The usual barriers to data sharing were trotted out in different forms. (Forgive my ho-hum tone if this is a newish topic for you – our DISC-UK DataShare project summarised these in its 2007 ‘State-of-the-Art-Review’ and the reasons haven’t really changed since.) The RECODE team ably boiled these down to technical, cultural and economic issues.
The morning’s activity included a small-group discussion about disciplinary differences in motivations for data sharing. One gadfly (not me) questioned the premise of the whole topic. While differences in practice around treatment of data is undeniable, are the motivations for sharing or not sharing data really different amongst groups of researchers?
This seemed a fair point. For any given obstacle – be it commercial viability, fear of being scooped, errors being found or data being misinterpreted, desire to keep one’s ‘working capital’ for future publication, lack of time to properly prepare the data and documentation required for re-use coupled with lack of perceived academic rewards, lack of infrastructure, or disappearance of key personnel (including postgrads) – these are all disincentives for data sharing wherever they crop up.

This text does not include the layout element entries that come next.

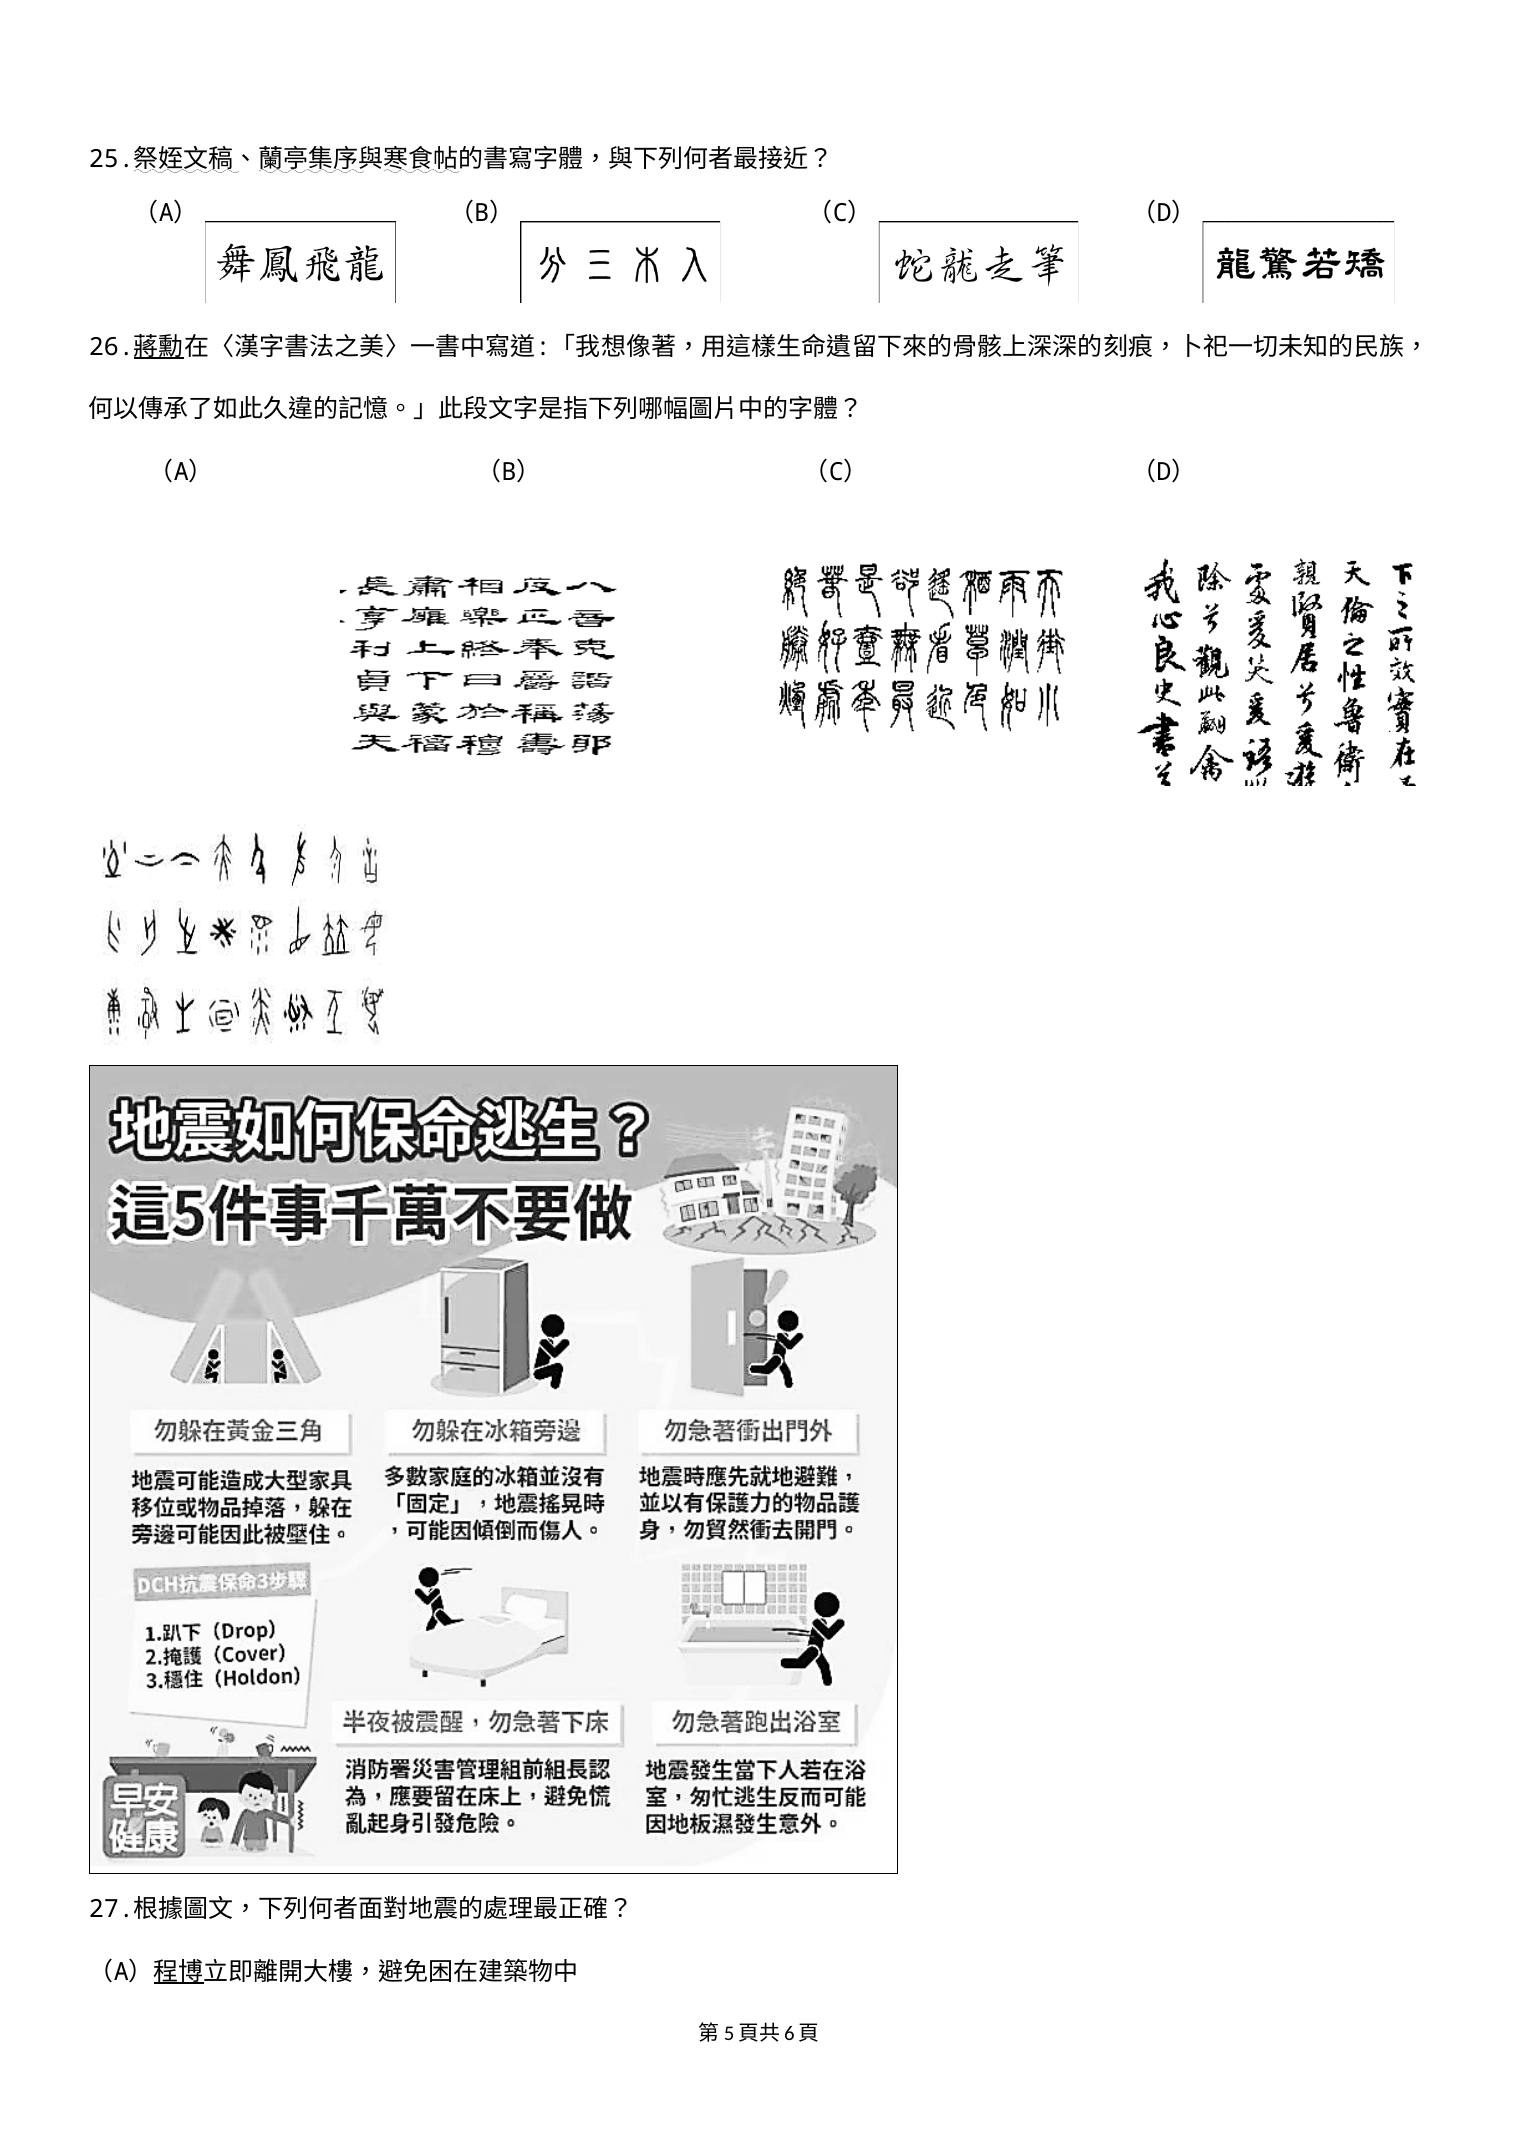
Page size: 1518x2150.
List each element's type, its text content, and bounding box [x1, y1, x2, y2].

text （A）程博立即離開大樓，避免困在建築物中 [89, 1927, 1429, 1990]
text （A） （B） （C） （D） [89, 177, 1429, 302]
text 25.祭姪文稿、蘭亭集序與寒食帖的書寫字體，與下列何者最接近？ [89, 115, 1429, 177]
text 26.蔣勳在〈漢字書法之美〉一書中寫道:「我想像著，用這樣生命遺留下來的骨骸上深深的刻痕，卜祀一切未知的民族，何以傳承了如此久違的記憶。」此段文字是指下列哪幅圖片中的字體？ [89, 302, 1429, 427]
text （A） （B） （C） （D） [89, 427, 1429, 490]
text 27.根據圖文，下列何者面對地震的處理最正確？ [89, 1865, 1429, 1927]
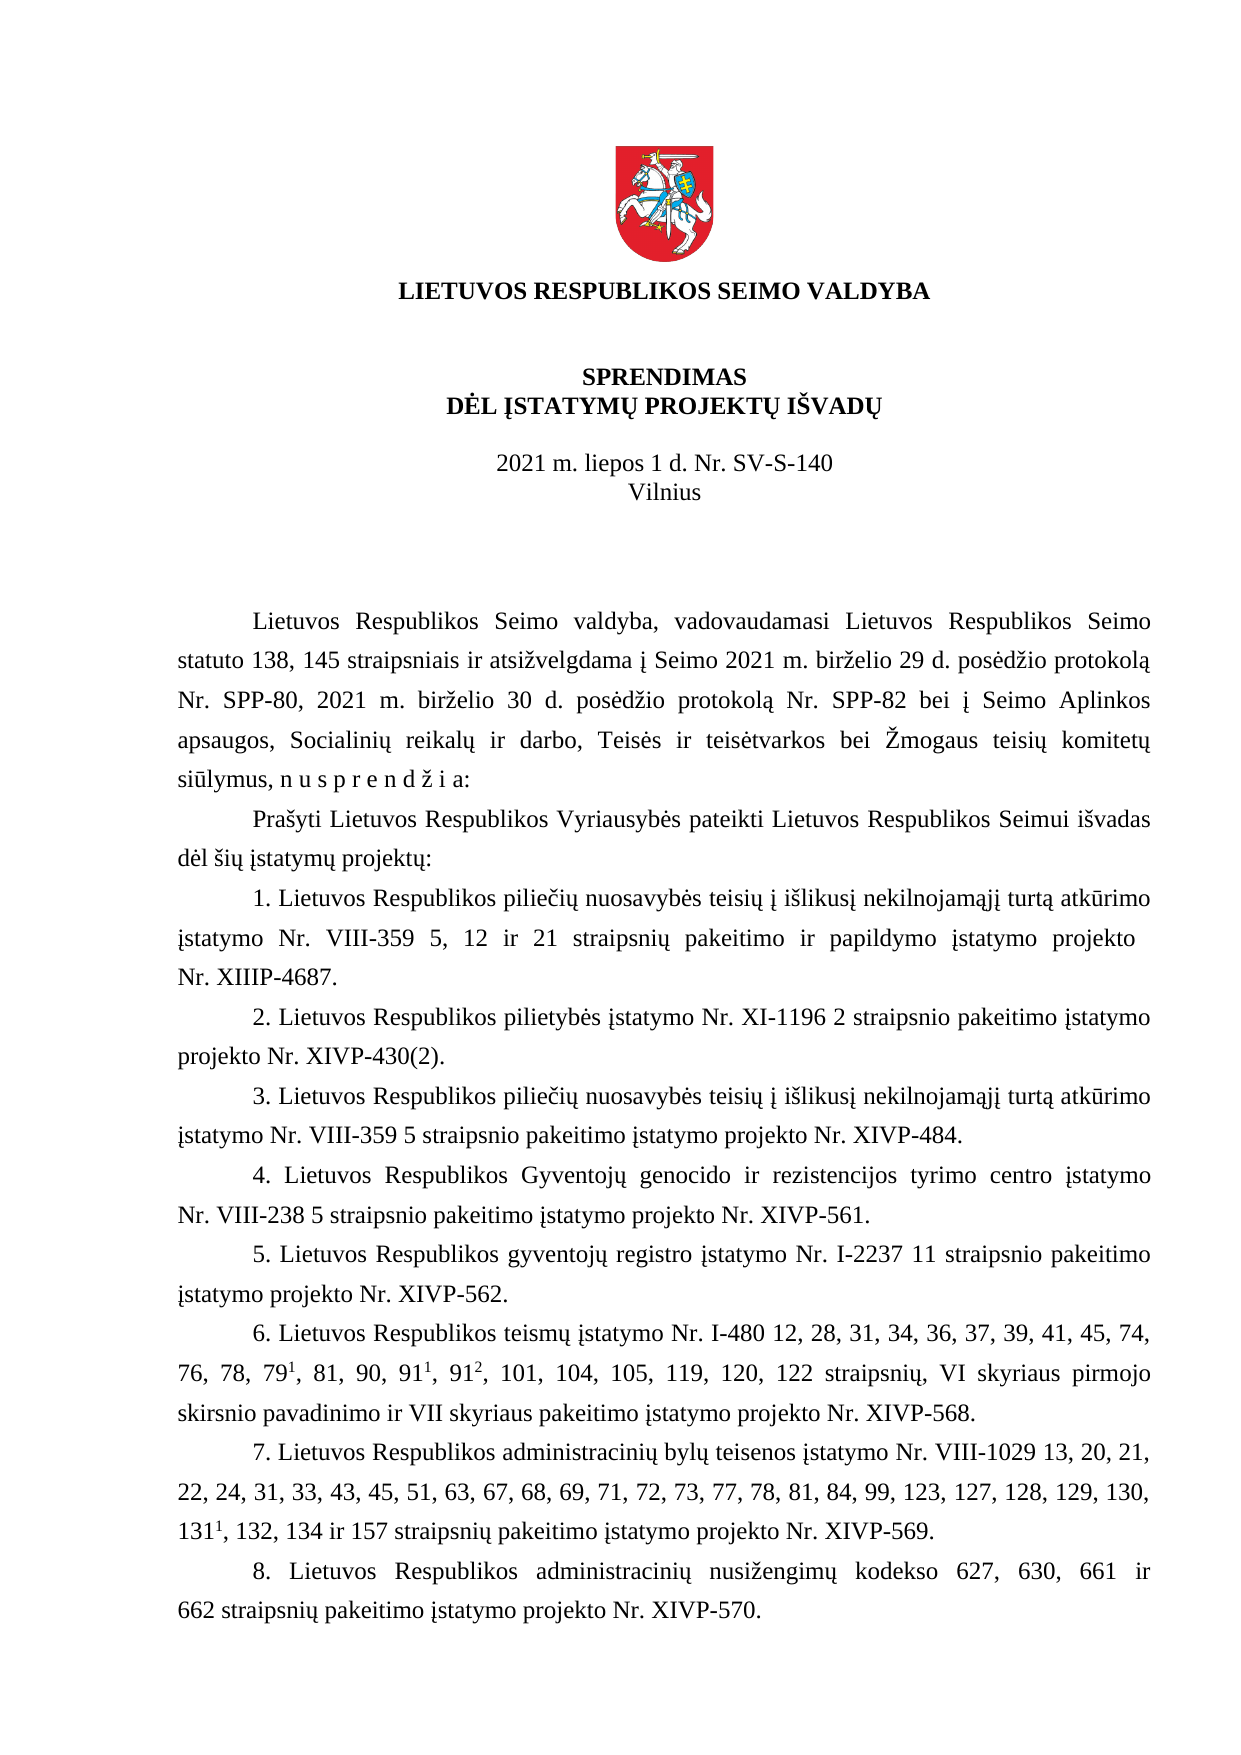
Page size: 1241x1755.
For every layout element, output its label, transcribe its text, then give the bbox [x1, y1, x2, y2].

text 2021 m. liepos 1 d. Nr. SV-S-140 [177, 448, 1152, 477]
text Prašyti Lietuvos Respublikos Vyriausybės pateikti Lietuvos Respublikos Seimui išvadas dėl šių įstatymų projektų: [177, 793, 1152, 872]
text 5. Lietuvos Respublikos gyventojų registro įstatymo Nr. I-2237 11 straipsnio pakeitimo įstatymo projekto Nr. XIVP-562. [177, 1228, 1152, 1308]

On the flip-side, motivations to share – making data easily available to one’s colleagues and students, adding to the scholarly record, backing up one’s reported results, desire for others to add value to a treasured dataset, increasing one’s impact and potential citations, passing off the custodianship of a completed dataset to a trusted archive, or mere compliance with a funder’s or publisher’s policy are reasons that transcend disciplinary boundaries.
“Reciprocal altruism” was a new one to me. I’m not sure I believe it exists. I’ve seen more than one study showing that researchers (also teachers, where open educational resources are concerned) crave open access to other people’s ‘stuff’ whether or not they feel obliged to share their own (and more don’t than do).
An afternoon discussion focused on how open data needed to be, to be considered open. This was an amusing diversion from the topic we were given by the organisers. The UK Data Archive funded by ESRC, while a bulwark in the patchy architecture of data preservation and dissemination, does not make any of its collections available without a registration procedure that not only asks you who you are, but what you intend to do with the data. If the data are non-sensitive in nature, how necessary is this? Does the fact that the data owner would like to collect this information warrant collecting it?
A recent consensus on a new jiscmail list, data-publication, was that this sort of ‘red tape’ routinely placed in the way of data access was an affront to academic freedom. Would you agree? Would your answer depend on whether you were the user or the owner?
Edinburgh DataShare has so far resisted the temptation to require user registration for any data deposited with us, because the service was established to be an open data repository for the use of University depositors and for re-use by other researchers as well as the public (which, in most cases paid for the research). We offer our depositors normal website download statistics, and provide a suggested citation to each dataset to encourage proper attribution. We encourage use of an open data licence which requires attribution of the data creator. For depositors who do not wish to use an open licence they are free to provide their own rights statement.
The ODC-attribution licence that we offer by default is compatible with the Budapest Open Access Initiative (BOAI), but is one step less open than “CC0″ (pronounced CC-zero) where rights to the data are waived in the interest of complete freedom for data re-users. Some argue that data – as opposed to publications – should be made completely open in this way to allow pooling of numerous datasets for analysis and machine-processing.
For example, Professor Carol Goble has just written in her blog that “BioMed Central’s adoption of the Creative Commons CC0 waiver opens up the way that data published in their journals can be used, so that it can be freely mined, analysed, and reused.”
While I agree BioMed Central’s decision is good news and that CC0 licences may be the state of the art for open data, as a repository manager I have yet to meet an academic who does not wish to be attributed for data collected by the ‘sweat of the brow’ to use a phrase from copyright case law. It is slightly easier for me to persuade researchers to share their data openly with the reassurance that an open-attribution licence brings than to persuade them to waive their rights to be attributed.
The University Research Data Management Policy asserts, “Research data of future historical interest, and all research data that represent records of the University, including data that substantiate research findings, will be offered and assessed for deposit and retention in an appropriate national or international data service or domain repository, or a University repository.”
In practice, it has been acknowledged that this would be difficult to enforce for ‘legacy’ research data, but from now on researchers embarking on a new research project are expected to create a data management plan in which the short and long term management of the data are considered before they are collected: “All new research proposals… must include research data management plans or protocols that explicitly address data capture, management, integrity, confidentiality, retention, sharing and publication.
How open will you make your next dataset?